On continue de prendre le goûter tout en parlant des cours. Et je vois bien que Camille se retient de me demander où ça en est ce devoir maison avec Léandre Hellespont. Je suppose qu'elle a compris que ça me dérange. Surtout aujourd'hui. Surtout après ce baiser. Surtout après qu'il n'ait pas posé un seul coup d'oeil sur moi ce matin.
Le soir même, j'écris et j'écris jusqu'à en perdre haleine mais je ne parviens même pas a bien imaginer l'oc de mon partenaire. C'est plus fort que moi. Il n'y a que le visage de Léandre qui me vient en tête. Lui et ses cheveux dorés, ses lèvres rosées, la marque de ses baisers et ses yeux bleutés.
Mon écran n'affiche plus la conversation : on m'appelle alors je décroche.
— My angel, tu as déjà oublié que mon perso est brun et pas blond ?
— Merde. Désolé, je n'ai pas fait attention.
À cause de ce seul homme qui envahit ma tête, mes doigts en sont venus à décrire la couleur de ses cheveux, l'empreinte de ses baisers, son corps enveloppé de sa chemise blanche et son pantalon noir qui le sied à merveille.
Ça lui fait de belles fesses…
— Tu devrais dormir, my angel.
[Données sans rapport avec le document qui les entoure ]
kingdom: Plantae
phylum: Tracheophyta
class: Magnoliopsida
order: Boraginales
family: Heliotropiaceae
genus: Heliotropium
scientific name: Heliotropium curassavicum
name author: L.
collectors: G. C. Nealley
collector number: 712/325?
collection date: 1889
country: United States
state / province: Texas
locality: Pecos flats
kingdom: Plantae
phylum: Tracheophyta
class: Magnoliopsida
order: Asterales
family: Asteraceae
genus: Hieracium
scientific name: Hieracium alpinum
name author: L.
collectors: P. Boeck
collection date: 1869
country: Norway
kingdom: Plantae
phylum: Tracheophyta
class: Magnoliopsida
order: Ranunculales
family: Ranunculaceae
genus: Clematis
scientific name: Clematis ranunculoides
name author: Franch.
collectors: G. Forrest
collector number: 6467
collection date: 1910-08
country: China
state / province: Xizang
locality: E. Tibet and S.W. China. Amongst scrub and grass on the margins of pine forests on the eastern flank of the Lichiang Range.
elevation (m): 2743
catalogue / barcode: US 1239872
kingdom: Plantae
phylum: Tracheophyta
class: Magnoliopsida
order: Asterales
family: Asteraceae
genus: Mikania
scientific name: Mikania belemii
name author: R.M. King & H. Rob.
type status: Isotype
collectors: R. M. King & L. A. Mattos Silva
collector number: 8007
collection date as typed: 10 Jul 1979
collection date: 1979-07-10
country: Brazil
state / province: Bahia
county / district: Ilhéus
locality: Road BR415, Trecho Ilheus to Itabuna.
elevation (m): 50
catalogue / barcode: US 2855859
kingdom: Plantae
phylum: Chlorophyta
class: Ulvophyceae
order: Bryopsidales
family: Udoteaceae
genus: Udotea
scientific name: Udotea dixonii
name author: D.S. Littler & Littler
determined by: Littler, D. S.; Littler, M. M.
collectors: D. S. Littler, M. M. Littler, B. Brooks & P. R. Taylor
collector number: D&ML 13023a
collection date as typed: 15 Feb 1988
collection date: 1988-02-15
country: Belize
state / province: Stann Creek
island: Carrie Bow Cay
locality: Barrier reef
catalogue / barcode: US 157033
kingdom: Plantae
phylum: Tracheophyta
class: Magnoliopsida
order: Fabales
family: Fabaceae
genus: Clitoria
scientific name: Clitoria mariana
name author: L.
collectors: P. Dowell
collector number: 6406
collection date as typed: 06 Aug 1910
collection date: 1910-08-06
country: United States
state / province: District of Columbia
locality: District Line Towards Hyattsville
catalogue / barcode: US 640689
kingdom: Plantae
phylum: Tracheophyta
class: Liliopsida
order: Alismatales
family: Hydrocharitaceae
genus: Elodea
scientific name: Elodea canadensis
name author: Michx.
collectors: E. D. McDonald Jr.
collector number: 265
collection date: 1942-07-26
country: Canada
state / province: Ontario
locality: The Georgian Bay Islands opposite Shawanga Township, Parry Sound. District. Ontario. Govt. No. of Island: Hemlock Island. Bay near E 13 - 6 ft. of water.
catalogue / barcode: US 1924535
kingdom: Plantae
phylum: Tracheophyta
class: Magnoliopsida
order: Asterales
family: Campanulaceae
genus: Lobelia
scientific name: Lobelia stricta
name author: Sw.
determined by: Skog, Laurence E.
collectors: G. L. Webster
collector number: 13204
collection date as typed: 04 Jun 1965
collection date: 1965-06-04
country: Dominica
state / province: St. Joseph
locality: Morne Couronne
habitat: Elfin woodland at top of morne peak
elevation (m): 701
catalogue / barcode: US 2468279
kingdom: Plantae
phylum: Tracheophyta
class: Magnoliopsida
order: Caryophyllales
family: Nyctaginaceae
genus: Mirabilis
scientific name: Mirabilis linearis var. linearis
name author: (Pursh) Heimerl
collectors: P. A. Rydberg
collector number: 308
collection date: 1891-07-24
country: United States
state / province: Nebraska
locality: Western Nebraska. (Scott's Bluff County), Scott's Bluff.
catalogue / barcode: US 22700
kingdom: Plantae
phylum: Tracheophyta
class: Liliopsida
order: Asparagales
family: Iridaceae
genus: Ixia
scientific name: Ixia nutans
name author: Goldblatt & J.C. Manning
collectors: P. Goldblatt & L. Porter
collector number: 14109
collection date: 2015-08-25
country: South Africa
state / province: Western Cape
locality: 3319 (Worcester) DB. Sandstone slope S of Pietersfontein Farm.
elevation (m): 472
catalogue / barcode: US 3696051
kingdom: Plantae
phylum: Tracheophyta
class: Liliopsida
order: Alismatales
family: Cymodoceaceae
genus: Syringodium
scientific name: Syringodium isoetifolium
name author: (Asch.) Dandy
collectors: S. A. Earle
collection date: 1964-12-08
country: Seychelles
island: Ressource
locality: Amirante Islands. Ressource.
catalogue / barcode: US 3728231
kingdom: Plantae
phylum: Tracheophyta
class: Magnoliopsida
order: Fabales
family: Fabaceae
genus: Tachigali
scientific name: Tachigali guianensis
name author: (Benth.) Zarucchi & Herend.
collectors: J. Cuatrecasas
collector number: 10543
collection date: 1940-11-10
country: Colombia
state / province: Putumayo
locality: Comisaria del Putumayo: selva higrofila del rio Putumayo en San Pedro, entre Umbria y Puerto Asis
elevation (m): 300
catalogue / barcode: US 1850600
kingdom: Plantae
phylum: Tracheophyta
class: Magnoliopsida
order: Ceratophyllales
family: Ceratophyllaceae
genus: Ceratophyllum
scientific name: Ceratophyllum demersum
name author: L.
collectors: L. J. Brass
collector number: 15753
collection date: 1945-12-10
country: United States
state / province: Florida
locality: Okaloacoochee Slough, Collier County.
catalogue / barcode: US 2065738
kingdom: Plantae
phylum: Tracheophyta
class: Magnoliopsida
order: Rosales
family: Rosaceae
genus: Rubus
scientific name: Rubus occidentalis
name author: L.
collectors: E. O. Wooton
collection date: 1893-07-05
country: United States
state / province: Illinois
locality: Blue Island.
On reprend plus tard si tu veux ?
— Ouais, je veux bien, soupiré-je.
Je l'entends déglutir dans mon casque.
— Tu veux en parler ? ajoute-t-il.
Mes épaules se relâchent et mon dos se laisse tomber contre le dossier de ma chaise à roulettes.
— Il m'a embrassé, avoué-je enfin.
— Qui ? Le gars dont tu m'as parlé ?
— Ouais… et je ne sais pas ce qui m'a pris mais dès qu'il a mis sa main sous mon haut, je l'ai arrêté puis il est parti. Sous la panique je lui ai dit que j'étais vierge. Ce matin, il ne m'a même pas regardé…
— Quel connard, jure-t-il.
Je mord ma lèvre, sachant naïvement qu'il n'en est pas un.
— Il est…loin d'être un connard. J'ai la flemme de tout te raconter mais je sens que c'est un mec bien.
Il ne répond pas tout de suite.
— Bien…je te crois, Lullaby. Alors si tu ne comprends pas pourquoi tu l'as arrêté, peut-être que inconsciemment tu n'es pas prête à perdre ta virginité. Je comprends que ça puisse être un truc spécial de la perdre, c'est quelque chose d'unique. Tu devrais lui en parler.
Mes yeux se perdent dans le vide.
Ses mains sur moi, ses baisers, sa langue qui danse avec la mienne.
Tout ça, sont des souvenirs qui défilent dans ma tête jusqu'à ce qu'arrive le passage où il quitte mon appartement et son regard fuyant ce matin. Il me laisse dans le flou et je ne veux pas le laisser partir sans m'expliquer.
— Je crois que tu as raison.
J'y ai réfléchi toute la nuit et ce matin, je me suis mise d'accord avec ma flemmardise, mes craintes, mon côté introvertie : il est hors de question que je fuis sans lui avoir parlé. Je ne dois pas abandonner, ce sera mon objectif aujourd'hui.
J'attends dans le couloir à sa recherche. Je scrute partout jusqu'à ce que mon cœur sursaute lorsque mes yeux se posent sur sa splendeur qui apparaît dans le couloir.
J'inspire une grande bouffée d'air avant de me positionner devant lui.
La surprise se lit sur son visage mais je prends sa main et l'emmène avec moi dans un endroit calme, sans personne : les toilettes les moins empruntées de l'université.